# START OF Document extract

Changes in documentation. Rephrasing, fixed examples, standarized notation, etc.

README.rst

@@ -26,6 +26,7 @@ metric-learn contains efficient Python implementations of several popular superv
 
 - For SDML, using skggm will allow the algorithm to solve problematic cases
   (install from commit `a0ed406 <https://github.com/skggm/skggm/commit/a0ed406586c4364ea3297a658f415e13b5cbdaf8>`_).
+  ``pip install 'git+https://github.com/skggm/skggm.git@a0ed406586c4364ea3297a658f415e13b5cbdaf8'`` to install the required version of skggm from GitHub.
 -  For running the examples only: matplotlib
 
 **Installation/Setup**

doc/getting_started.rst

@@ -10,7 +10,7 @@ Run ``pip install metric-learn`` to download and install from PyPI.

# END OF Document extract

-- Stated goal 1 --
Answer these questions from the commit page:
(a) For SDML, which package lets the algorithm solve problematic cases?
(b) Which package is needed only for running the examples?
(c) What command does doc/getting_started.rst give for downloading and installing from PyPI?
-- Stated goal 2 --
Transcribe the commit page from "- For SDML, using" to "skggm from GitHub.".
Use only the commit page as your source.

# START OF Entries

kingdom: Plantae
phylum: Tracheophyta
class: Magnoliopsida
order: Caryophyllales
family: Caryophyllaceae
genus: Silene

# END OF Entries

-- Problem solution 1 --
(a) skggm
(b) matplotlib
(c) ``pip install metric-learn``

-- Problem solution 2 --
- For SDML, using skggm will allow the algorithm to solve problematic cases
   (install from commit `a0ed406 <https://github.com/skggm/skggm/commit/a0ed406586c4364ea3297a658f415e13b5cbdaf8>`_).
+  ``pip install 'git+https://github.com/skggm/skggm.git@a0ed406586c4364ea3297a658f415e13b5cbdaf8'`` to install the required version of skggm from GitHub.